### Exercise data:
>>>>

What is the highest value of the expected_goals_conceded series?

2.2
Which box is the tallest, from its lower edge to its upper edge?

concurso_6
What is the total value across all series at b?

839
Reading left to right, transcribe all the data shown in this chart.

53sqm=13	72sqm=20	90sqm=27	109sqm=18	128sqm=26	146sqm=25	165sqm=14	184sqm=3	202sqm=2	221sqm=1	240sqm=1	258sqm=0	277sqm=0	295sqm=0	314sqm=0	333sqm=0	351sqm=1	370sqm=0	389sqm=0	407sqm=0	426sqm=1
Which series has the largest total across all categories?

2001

<<<<
>>>>

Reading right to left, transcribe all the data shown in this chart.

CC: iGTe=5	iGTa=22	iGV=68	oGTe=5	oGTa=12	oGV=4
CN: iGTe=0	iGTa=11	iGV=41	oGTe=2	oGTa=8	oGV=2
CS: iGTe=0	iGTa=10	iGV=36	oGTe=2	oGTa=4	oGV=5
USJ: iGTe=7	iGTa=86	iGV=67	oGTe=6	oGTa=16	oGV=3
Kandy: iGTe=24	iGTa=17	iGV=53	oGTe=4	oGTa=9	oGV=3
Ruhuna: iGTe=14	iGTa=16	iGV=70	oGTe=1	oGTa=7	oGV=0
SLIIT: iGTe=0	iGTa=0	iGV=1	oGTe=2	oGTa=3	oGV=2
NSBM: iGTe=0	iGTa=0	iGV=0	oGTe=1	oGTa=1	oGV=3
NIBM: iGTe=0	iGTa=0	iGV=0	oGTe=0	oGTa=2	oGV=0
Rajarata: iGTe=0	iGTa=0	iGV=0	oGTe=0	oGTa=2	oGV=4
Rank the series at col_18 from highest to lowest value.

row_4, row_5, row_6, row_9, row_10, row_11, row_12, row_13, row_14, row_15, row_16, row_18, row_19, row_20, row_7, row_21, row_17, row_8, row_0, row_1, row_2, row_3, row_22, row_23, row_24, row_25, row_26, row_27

<<<<

Convert the portion of the data above that begins with the line containing "Reading right to" and ends with the line containing "row_25, row_26, row_27", both of those lines included, into a JSON list of strings. Each line should become one string, and blank lines should be omitted.

### Exercise output:
[
  "Reading right to left, transcribe all the data shown in this chart.",
  "CC: iGTe=5\tiGTa=22\tiGV=68\toGTe=5\toGTa=12\toGV=4",
  "CN: iGTe=0\tiGTa=11\tiGV=41\toGTe=2\toGTa=8\toGV=2",
  "CS: iGTe=0\tiGTa=10\tiGV=36\toGTe=2\toGTa=4\toGV=5",
  "USJ: iGTe=7\tiGTa=86\tiGV=67\toGTe=6\toGTa=16\toGV=3",
  "Kandy: iGTe=24\tiGTa=17\tiGV=53\toGTe=4\toGTa=9\toGV=3",
  "Ruhuna: iGTe=14\tiGTa=16\tiGV=70\toGTe=1\toGTa=7\toGV=0",
  "SLIIT: iGTe=0\tiGTa=0\tiGV=1\toGTe=2\toGTa=3\toGV=2",
  "NSBM: iGTe=0\tiGTa=0\tiGV=0\toGTe=1\toGTa=1\toGV=3",
  "NIBM: iGTe=0\tiGTa=0\tiGV=0\toGTe=0\toGTa=2\toGV=0",
  "Rajarata: iGTe=0\tiGTa=0\tiGV=0\toGTe=0\toGTa=2\toGV=4",
  "Rank the series at col_18 from highest to lowest value.",
  "row_4, row_5, row_6, row_9, row_10, row_11, row_12, row_13, row_14, row_15, row_16, row_18, row_19, row_20, row_7, row_21, row_17, row_8, row_0, row_1, row_2, row_3, row_22, row_23, row_24, row_25, row_26, row_27"
]